Safeguards, Exemptions, and De Minimis Thresholds
The Amendment incorporates a series of proportionality measures. Depository accounts holding SEMPs are exempted from reporting where the rolling ninety-day average end-of-day balance does not exceed USD 10,000 at any point during the calendar year. A new category of “Qualified Non-Profit Entity” is introduced as an exempt entity, subject to confirmation by the Income-tax Department that the entity is exclusively established for religious, charitable, scientific, artistic, cultural, athletic, or educational purposes, is exempt from income tax in India, and satisfies prescribed conditions regarding the non-distribution of its income and assets. Furthermore, to prevent duplicative reporting, gross proceeds from the sale or redemption of financial assets that have already been reported under CARF need not be reported afresh under Rule 114G, thereby eliminating the risk of double reporting for crypto-asset transactions.
Due Diligence Procedures and Transitional Relief
Rule 114H has been amended to address due diligence procedures in the context of accounts treated as financial accounts solely by reason of the CRS amendments.
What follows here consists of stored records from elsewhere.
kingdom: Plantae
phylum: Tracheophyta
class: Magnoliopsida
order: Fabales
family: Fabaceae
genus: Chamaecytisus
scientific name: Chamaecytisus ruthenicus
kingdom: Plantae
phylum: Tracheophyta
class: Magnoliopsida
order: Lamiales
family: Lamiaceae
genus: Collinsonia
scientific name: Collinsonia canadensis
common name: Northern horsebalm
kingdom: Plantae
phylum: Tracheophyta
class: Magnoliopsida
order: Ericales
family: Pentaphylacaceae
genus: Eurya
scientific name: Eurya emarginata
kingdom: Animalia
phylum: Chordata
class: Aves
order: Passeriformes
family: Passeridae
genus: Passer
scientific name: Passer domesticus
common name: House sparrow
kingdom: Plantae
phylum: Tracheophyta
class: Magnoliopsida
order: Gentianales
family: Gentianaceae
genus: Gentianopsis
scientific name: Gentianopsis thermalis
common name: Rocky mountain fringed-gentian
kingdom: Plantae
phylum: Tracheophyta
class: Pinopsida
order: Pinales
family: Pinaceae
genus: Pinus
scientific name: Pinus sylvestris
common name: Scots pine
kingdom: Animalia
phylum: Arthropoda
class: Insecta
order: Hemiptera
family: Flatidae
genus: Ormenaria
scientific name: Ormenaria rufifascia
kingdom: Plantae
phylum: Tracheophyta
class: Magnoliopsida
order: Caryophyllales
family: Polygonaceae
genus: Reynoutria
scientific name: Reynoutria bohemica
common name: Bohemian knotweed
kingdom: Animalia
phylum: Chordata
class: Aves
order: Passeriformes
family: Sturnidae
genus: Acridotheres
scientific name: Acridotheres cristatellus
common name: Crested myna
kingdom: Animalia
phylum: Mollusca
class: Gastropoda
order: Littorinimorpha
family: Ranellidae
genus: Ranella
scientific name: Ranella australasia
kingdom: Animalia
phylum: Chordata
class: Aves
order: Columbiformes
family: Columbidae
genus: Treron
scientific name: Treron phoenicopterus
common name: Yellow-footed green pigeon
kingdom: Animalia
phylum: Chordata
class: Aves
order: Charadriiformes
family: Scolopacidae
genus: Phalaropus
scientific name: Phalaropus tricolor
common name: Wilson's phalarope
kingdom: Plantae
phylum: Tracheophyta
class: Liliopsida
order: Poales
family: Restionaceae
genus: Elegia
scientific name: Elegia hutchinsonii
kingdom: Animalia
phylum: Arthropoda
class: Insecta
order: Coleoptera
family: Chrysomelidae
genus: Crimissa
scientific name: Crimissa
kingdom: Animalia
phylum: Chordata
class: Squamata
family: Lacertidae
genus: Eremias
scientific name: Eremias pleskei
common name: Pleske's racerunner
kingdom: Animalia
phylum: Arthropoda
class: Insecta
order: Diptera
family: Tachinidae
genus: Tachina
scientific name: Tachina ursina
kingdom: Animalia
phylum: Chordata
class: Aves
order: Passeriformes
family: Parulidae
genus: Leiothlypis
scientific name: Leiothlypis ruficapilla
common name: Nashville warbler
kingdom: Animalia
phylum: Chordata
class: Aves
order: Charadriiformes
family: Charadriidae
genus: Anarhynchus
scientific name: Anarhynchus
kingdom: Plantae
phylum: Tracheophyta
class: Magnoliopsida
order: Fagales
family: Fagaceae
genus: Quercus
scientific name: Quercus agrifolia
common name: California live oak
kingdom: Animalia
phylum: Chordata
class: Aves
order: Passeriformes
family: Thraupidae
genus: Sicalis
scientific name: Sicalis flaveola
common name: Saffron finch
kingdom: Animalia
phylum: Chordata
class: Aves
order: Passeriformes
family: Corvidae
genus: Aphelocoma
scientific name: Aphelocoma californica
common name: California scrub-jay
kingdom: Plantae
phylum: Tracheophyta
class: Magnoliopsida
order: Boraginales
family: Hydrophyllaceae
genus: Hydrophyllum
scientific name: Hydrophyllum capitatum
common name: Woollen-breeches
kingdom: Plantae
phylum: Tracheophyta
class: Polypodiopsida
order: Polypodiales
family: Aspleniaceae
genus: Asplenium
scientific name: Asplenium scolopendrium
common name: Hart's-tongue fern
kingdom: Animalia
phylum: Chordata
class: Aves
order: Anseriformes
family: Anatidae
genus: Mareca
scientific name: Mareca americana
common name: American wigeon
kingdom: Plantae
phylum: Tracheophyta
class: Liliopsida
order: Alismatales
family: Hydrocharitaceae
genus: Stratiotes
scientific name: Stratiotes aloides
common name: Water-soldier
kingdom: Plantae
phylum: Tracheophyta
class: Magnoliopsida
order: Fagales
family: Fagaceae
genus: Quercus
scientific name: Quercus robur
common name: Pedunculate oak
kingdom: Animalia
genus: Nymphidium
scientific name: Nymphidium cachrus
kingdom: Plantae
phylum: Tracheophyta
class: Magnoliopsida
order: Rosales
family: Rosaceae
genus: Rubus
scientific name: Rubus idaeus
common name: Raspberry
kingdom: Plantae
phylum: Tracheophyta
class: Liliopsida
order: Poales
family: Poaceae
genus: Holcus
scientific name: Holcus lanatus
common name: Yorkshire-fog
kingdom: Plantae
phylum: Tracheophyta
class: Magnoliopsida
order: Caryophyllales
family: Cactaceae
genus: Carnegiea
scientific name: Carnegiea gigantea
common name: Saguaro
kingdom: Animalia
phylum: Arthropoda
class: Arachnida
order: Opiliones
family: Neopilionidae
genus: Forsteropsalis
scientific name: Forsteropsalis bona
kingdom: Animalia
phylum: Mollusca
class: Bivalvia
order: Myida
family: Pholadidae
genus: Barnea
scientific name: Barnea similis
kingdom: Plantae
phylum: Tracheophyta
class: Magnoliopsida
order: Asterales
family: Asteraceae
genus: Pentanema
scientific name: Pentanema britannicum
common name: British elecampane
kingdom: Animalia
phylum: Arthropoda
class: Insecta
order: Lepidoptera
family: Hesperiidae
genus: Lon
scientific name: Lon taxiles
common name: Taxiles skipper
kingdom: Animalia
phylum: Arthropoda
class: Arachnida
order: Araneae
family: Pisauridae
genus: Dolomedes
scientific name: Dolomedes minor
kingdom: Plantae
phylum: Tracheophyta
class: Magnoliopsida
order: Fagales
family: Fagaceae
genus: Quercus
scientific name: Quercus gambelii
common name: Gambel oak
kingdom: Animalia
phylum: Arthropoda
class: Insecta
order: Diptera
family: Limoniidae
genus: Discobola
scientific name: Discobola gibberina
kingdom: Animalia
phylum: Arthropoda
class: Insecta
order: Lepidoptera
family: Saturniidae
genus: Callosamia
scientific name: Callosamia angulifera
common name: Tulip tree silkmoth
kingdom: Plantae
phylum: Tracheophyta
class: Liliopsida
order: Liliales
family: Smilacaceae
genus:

For such accounts, the operative date for new accounts is 1st January 2026, while pre-existing accounts are those maintained as of 31st December 2025. The Amendment also introduces a practical concession for exceptional circumstances: where a reporting financial institution is unable to obtain a valid self-certification from a new account holder within the relevant reporting period, it may apply the due diligence procedures applicable to pre-existing accounts until such certification is obtained and validated. This provision acknowledges operational realities without compromising regulatory intent. A further transitional relief provides that, for reportable accounts maintained as of 31st December 2025, information concerning the role of controlling persons or equity interest holders is required to be reported only to the extent it is available in the institution’s electronically searchable records, for reporting periods ending by the second calendar year following that date.
Conclusion
The Income-Tax (Amendment) Rules, 2026 constitute a landmark regulatory development that firmly positions India within the evolving global architecture of tax transparency and digital asset oversight. Financial institutions, crypto-asset service providers, and legal advisers must urgently review their existing compliance frameworks in light of the retrospective effective date of 1st January 2026. The Amendment demands not merely procedural adjustments but a fundamental re-evaluation of how digital assets are classified, reported, and exchanged for tax administration purposes. Institutions that fail to align their operations with these requirements risk exposure to significant regulatory and reputational consequences.